__AIM OF THE TASK__
Take the material below and output exactly the run of lines from the one containing "right wrist: (479, 316, 11)" down to the one containing "right ankle: (659, 443, 33)", with both included.

*** Opening of TASK DATA ***

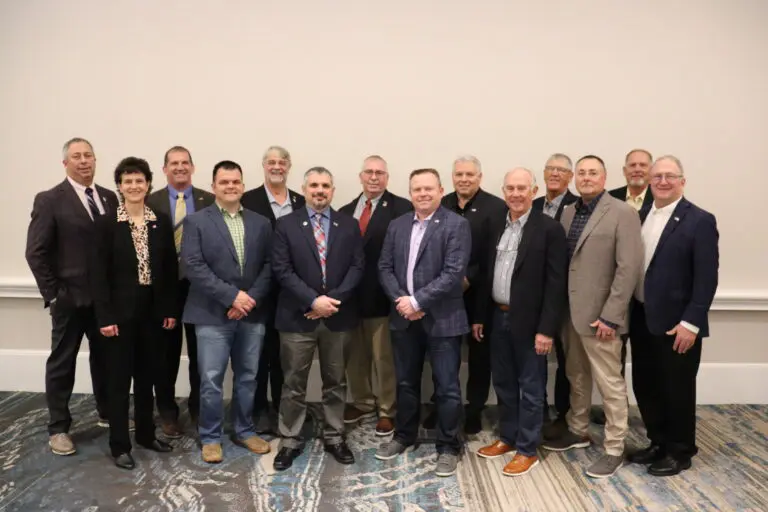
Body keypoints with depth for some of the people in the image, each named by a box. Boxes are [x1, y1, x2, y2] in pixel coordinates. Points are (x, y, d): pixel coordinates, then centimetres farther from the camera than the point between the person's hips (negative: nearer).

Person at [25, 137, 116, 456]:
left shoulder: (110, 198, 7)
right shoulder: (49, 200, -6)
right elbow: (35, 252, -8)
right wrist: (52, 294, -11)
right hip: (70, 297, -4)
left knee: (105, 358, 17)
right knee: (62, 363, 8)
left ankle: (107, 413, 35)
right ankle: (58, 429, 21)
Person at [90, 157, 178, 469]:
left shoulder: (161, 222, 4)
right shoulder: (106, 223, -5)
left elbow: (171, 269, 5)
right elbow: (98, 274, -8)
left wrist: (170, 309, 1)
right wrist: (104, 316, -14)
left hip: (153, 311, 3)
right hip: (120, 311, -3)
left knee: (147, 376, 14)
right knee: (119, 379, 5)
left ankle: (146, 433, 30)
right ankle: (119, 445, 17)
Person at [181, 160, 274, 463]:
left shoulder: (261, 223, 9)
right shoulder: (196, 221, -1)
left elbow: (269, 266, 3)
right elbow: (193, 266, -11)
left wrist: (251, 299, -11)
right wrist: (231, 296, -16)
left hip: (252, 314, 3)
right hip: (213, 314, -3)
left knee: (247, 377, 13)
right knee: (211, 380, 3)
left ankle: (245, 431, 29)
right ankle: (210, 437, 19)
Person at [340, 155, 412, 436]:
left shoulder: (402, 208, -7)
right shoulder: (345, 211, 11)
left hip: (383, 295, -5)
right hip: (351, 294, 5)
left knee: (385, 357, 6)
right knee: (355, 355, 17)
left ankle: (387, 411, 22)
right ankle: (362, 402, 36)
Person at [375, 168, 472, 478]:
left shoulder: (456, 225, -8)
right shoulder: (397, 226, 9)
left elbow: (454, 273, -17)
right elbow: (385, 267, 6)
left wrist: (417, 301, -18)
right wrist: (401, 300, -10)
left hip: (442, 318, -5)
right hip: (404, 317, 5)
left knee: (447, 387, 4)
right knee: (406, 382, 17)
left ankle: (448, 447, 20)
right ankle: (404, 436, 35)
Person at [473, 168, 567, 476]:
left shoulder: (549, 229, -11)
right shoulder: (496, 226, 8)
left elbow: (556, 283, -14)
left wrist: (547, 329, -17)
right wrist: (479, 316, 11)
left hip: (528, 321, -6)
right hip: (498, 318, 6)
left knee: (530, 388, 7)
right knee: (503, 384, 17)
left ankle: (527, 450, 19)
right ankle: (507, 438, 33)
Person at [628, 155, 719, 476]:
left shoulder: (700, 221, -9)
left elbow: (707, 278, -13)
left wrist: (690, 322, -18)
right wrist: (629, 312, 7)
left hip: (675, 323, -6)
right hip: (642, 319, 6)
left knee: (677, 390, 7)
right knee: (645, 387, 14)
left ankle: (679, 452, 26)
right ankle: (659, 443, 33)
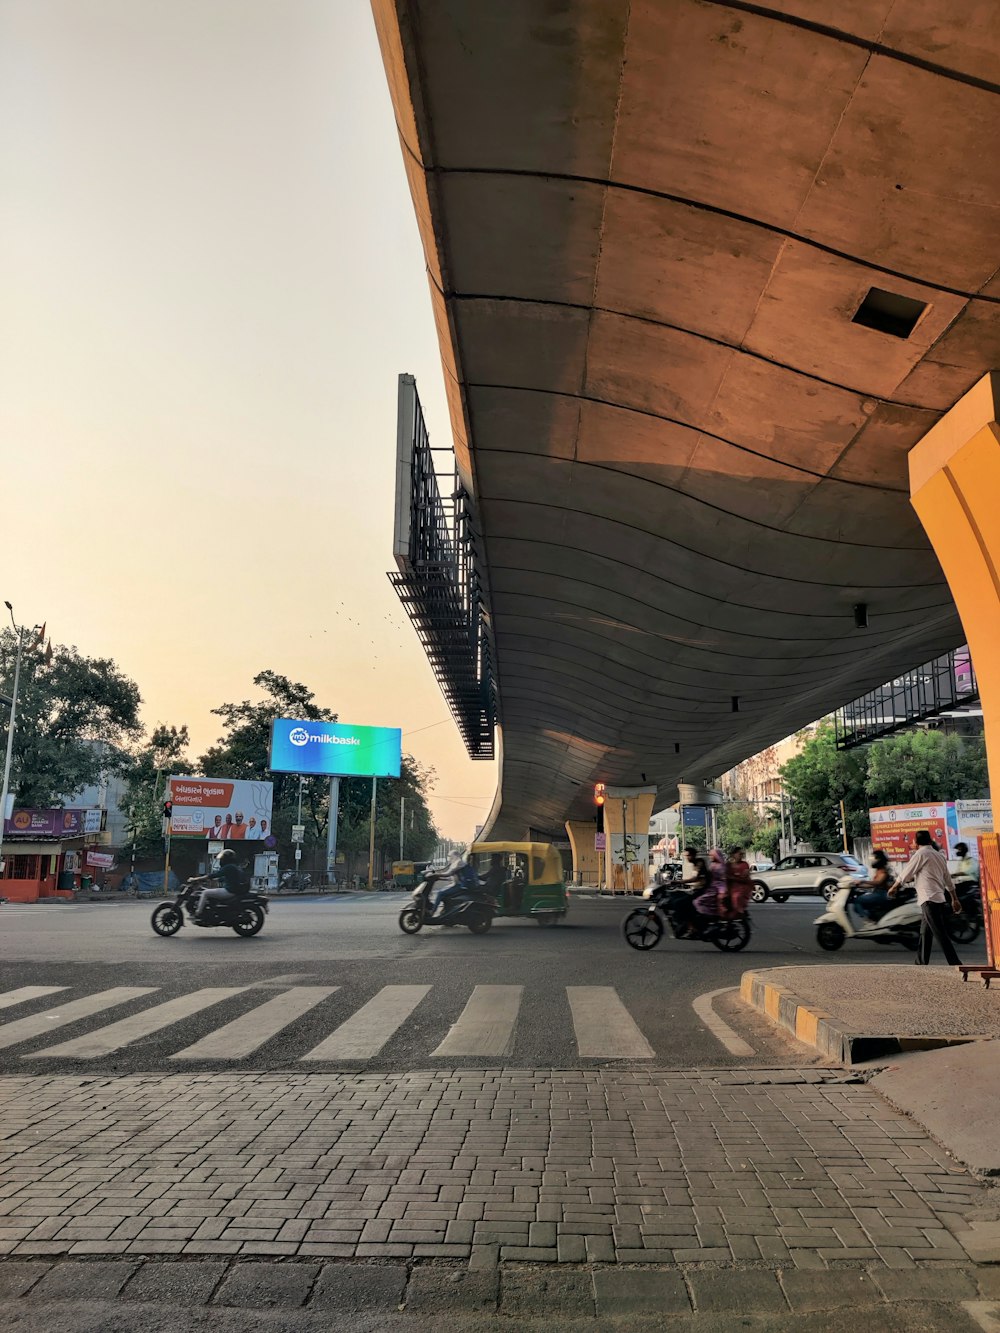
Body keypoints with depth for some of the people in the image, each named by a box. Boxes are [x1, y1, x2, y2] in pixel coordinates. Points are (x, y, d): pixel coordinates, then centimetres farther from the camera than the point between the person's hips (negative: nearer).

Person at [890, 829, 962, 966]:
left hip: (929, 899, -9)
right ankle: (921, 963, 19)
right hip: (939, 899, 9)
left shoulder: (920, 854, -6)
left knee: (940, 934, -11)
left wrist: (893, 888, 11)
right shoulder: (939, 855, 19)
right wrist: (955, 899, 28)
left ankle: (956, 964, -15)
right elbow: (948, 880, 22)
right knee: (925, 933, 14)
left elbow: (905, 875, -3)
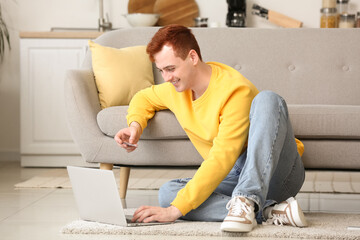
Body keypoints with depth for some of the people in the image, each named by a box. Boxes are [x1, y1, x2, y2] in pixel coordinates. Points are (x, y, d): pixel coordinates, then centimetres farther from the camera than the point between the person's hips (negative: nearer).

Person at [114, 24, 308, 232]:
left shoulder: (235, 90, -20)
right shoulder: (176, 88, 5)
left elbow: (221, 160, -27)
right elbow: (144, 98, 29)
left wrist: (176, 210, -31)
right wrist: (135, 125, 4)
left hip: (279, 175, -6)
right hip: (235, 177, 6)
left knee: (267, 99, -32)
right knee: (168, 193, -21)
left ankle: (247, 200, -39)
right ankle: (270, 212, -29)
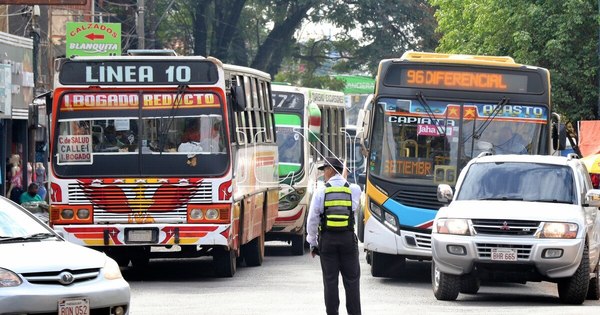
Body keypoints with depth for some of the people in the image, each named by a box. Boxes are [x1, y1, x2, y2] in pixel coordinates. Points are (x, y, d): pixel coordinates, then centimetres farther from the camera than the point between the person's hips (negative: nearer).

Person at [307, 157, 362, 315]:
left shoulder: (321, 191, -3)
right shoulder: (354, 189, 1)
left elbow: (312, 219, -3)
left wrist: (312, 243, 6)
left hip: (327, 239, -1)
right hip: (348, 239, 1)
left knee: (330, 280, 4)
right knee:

*** Close of TASK DATA ***

__PROBLEM SOLUTION__
right wrist: (479, 316, 11)
left hip: (528, 321, -6)
right hip: (498, 318, 6)
left knee: (530, 388, 7)
right knee: (503, 384, 17)
left ankle: (527, 450, 19)
right ankle: (507, 438, 33)
Person at [628, 155, 719, 476]:
left shoulder: (700, 221, -9)
left elbow: (707, 278, -13)
left wrist: (690, 322, -18)
right wrist: (629, 312, 7)
left hip: (675, 323, -6)
right hip: (642, 319, 6)
left knee: (677, 390, 7)
right knee: (645, 387, 14)
left ankle: (679, 452, 26)
right ankle: (659, 443, 33)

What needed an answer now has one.